### [JOB]
Return every line in the items below that contains the word "dùng".

### [EXCERPTED RECORDS]
* * * * * * * * *

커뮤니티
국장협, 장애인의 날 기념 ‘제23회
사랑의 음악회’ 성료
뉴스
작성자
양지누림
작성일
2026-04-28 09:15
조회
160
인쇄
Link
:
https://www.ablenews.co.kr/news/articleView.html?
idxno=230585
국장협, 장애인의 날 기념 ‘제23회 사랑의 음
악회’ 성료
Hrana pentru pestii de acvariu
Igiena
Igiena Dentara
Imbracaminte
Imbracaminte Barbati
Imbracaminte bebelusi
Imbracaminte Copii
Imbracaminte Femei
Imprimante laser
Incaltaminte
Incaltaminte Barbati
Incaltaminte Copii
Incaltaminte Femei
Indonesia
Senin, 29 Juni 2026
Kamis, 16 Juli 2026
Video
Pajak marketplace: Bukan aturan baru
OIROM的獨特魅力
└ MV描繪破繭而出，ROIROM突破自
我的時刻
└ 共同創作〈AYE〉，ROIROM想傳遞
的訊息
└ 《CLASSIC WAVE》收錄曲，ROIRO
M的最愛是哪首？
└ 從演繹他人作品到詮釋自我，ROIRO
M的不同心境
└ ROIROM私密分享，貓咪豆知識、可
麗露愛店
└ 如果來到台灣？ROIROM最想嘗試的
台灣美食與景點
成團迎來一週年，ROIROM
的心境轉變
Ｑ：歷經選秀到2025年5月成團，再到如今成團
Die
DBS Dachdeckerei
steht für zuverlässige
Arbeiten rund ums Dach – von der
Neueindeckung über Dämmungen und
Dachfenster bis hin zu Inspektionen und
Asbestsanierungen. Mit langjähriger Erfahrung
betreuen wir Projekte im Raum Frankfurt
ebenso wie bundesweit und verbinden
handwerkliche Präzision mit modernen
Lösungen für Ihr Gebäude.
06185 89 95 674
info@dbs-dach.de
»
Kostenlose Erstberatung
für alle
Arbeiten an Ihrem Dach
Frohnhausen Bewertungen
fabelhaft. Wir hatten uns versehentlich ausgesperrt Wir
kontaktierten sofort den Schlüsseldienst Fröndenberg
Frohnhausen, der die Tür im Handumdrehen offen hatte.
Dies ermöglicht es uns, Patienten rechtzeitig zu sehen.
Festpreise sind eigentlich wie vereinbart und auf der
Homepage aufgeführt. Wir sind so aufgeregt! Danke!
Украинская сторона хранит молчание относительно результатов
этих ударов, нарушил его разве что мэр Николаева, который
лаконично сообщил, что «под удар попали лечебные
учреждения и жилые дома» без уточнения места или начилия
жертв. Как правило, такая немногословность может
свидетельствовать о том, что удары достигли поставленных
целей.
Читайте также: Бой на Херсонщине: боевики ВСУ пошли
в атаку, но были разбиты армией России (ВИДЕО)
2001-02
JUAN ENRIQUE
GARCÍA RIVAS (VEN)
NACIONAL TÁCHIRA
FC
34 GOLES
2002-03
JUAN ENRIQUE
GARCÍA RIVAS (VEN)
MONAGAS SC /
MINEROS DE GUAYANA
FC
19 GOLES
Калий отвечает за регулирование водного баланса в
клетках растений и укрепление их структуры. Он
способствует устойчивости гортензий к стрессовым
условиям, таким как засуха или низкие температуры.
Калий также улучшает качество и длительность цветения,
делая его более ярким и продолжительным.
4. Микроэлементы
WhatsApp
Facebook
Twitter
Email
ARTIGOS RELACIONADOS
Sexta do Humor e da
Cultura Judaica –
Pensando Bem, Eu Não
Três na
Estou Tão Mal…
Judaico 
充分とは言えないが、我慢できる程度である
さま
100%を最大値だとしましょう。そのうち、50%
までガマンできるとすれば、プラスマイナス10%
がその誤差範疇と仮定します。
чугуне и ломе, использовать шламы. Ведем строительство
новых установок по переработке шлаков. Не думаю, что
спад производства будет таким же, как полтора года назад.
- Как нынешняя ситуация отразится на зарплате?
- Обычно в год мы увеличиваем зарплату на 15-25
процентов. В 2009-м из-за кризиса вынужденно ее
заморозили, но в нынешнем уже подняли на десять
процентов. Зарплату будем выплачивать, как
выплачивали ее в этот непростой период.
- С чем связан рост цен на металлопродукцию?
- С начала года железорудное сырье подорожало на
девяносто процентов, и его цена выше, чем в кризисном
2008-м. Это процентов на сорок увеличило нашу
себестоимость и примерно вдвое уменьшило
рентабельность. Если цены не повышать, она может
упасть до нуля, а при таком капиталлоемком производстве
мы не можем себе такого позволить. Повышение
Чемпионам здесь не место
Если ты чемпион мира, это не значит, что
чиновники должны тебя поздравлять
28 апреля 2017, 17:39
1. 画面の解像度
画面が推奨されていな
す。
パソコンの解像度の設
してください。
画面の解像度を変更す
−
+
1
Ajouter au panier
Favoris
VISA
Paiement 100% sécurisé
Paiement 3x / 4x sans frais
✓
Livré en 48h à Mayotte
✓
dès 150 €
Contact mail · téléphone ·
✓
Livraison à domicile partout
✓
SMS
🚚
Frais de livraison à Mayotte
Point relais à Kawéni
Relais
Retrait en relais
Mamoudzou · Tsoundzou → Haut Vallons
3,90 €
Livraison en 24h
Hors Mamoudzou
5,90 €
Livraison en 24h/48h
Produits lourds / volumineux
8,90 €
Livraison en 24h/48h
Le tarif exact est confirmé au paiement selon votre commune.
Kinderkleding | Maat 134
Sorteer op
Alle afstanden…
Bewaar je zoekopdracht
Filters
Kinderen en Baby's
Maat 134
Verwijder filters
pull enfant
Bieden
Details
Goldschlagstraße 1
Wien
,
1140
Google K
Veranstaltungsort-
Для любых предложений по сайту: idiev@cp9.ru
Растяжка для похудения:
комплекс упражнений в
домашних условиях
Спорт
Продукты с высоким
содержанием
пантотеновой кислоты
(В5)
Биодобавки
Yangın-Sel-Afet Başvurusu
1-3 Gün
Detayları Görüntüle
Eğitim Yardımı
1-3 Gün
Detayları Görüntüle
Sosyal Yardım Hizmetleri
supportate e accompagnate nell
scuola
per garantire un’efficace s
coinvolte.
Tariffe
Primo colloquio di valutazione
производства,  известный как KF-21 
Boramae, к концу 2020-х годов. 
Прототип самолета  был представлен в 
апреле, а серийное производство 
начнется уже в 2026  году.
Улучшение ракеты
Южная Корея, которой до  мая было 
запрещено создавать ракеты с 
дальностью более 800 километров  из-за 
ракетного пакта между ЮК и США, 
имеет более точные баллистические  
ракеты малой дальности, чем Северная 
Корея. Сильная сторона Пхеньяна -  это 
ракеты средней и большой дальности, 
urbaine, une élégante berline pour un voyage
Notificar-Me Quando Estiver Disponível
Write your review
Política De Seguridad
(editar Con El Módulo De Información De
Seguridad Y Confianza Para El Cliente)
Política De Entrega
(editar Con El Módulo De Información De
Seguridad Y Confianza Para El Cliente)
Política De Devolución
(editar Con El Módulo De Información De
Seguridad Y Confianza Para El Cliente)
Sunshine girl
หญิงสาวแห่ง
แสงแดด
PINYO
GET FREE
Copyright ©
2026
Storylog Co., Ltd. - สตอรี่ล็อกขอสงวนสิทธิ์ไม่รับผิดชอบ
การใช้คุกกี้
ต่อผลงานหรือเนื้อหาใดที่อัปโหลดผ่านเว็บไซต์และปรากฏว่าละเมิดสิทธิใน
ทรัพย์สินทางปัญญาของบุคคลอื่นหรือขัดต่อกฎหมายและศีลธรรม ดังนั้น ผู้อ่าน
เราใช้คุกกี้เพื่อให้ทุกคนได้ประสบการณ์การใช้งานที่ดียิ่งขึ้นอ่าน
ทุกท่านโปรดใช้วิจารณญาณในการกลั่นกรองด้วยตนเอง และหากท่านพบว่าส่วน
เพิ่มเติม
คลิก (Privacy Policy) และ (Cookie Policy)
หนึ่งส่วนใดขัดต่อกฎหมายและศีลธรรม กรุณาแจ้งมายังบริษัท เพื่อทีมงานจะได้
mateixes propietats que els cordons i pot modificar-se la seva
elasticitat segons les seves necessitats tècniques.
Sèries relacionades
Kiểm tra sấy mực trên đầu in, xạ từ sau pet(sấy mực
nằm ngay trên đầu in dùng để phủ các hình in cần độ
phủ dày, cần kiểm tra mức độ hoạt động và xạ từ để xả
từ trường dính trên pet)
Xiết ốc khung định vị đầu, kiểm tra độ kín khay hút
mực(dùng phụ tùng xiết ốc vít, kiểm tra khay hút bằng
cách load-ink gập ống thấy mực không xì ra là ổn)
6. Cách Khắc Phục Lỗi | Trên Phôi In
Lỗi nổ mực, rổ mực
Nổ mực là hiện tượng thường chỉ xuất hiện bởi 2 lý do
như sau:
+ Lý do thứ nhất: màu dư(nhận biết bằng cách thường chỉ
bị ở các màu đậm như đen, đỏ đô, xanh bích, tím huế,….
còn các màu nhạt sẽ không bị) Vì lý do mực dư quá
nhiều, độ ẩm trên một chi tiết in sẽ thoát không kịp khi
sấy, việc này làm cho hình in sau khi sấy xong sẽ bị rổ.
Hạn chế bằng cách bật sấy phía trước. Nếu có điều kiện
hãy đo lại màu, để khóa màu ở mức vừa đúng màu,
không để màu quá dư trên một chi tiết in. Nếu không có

* * * * * * * * *

### [RESULT OF THIS TASK]
nằm ngay trên đầu in dùng để phủ các hình in cần độ
mực(dùng phụ tùng xiết ốc vít, kiểm tra khay hút bằng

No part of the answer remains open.